Education minister P. Sabitha Indra Reddy had met the governor on November 10 to clarify her doubts on the Common Recruitment Board Bill.
The government has mentioned this in the SLP filed in the Supreme Court. It also submitted that on January 30, legislative affairs minister S. Prashanth Reddy met the governor and fervently requested to consider granting assent to the bills as the delays in the matter of assent seriously hurt the very objective of the pending bills.
The government mentioned the Shamsher Singh Vs State of Punjab case where the Supreme Court said the Constitution did not envisage the provision of a parallel administration by allowing the governor to go against the advice of the Council of Ministers.
The row over pending bills is the latest episode in the long-drawn power battle between the governor and the government.

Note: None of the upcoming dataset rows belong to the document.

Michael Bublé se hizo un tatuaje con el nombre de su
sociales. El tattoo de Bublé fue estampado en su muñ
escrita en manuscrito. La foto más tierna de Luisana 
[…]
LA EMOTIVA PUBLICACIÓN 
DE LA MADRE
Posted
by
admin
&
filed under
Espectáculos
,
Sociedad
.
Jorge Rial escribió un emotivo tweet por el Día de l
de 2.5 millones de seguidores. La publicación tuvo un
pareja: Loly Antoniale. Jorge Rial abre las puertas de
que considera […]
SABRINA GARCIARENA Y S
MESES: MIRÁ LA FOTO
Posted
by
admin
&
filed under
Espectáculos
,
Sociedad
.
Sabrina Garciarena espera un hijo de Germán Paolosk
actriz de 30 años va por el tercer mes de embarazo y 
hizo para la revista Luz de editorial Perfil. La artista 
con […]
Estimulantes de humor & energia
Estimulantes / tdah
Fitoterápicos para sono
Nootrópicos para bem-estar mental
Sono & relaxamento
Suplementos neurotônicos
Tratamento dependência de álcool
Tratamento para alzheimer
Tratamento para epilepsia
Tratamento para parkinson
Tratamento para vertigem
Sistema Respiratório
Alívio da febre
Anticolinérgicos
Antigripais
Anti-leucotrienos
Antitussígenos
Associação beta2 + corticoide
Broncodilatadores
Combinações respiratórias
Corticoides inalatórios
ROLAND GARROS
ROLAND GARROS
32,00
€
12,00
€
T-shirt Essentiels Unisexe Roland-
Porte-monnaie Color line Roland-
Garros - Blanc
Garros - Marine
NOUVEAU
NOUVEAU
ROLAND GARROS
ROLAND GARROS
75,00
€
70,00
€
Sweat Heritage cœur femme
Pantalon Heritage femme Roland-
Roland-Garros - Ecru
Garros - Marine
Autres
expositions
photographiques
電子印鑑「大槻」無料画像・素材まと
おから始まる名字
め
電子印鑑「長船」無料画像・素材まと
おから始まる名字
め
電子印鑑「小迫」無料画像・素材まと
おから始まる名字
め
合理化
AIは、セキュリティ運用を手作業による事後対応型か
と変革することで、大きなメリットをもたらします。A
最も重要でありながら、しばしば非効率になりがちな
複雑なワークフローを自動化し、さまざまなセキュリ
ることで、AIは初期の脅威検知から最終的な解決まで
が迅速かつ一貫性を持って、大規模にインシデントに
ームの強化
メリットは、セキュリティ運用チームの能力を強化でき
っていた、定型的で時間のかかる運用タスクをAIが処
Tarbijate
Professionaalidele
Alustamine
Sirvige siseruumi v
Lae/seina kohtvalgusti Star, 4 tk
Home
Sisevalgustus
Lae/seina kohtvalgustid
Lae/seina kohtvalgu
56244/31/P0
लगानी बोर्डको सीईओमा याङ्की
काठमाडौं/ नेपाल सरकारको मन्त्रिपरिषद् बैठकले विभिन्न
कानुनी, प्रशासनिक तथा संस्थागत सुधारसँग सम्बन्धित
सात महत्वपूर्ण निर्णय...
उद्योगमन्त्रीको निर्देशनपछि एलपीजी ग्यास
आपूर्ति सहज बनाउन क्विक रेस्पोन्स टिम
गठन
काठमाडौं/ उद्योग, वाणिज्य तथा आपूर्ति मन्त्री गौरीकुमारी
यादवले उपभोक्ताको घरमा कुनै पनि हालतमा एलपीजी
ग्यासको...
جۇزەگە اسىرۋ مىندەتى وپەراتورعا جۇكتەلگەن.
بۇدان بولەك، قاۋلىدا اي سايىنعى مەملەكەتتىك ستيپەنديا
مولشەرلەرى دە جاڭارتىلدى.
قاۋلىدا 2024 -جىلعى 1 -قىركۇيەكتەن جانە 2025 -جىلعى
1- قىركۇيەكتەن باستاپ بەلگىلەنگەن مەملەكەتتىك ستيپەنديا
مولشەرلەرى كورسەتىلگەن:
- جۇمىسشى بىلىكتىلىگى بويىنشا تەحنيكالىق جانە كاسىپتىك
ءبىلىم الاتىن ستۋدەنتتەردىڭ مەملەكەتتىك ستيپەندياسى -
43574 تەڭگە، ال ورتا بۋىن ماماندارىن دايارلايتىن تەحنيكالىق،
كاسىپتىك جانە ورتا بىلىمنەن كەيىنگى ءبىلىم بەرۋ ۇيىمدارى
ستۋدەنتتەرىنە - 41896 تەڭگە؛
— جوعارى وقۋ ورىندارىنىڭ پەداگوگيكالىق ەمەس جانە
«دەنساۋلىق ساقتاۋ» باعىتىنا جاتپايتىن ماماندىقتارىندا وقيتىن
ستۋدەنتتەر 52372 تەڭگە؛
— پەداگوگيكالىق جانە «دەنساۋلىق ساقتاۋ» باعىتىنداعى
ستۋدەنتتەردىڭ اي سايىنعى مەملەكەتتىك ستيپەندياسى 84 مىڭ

In November last year, the relations between the governor and the government hit a new low when Tamilisai said that she suspected her phone was being tapped and alleged that an undemocratic situation was prevailing in the state.
The rift turned bitter when the government directed that Republic Day celebrations be held at Raj Bhavan, drawing the ire of the governor. It was only on the direction of the High Court on a Public Interest Litigation that the police parade was included in the programme.
Tamilisai had been targeting Chief Minister KCR and his government for not giving her the respect and for not following the protocol.
When Tamilisai, a former BJP leader in Tamil Nadu, was appointed as Telangana Governor in 2019, the BRS was reportedly miffed over the Centre not consulting it before the appointment.
Initially, the relations were cordial between the governor and the state government and the friction began when Tamilisai visited a few hospitals during Covid-19 pandemic. The TRS government was irked by her remarks over the government’s handling of the pandemic.
Eyebrows were raised in political circles when Tamilisai, who is also a physician, called meetings of officials over Covid situation. The ruling party felt that the governor was overstepping her powers.
The ties turned sour in 2021 when the governor did not approve the state Cabinet’s recommendation to appoint P. Kaushik Reddy as member of state Legislative Council under the governor’s quota.
She had told the media that since the nominated post falls in the category of social service, she was trying to get information about Kaushik Reddy’s social service works.
The TRS government later had to send Kaushik Reddy to the upper House of the state Legislature under MLA quota.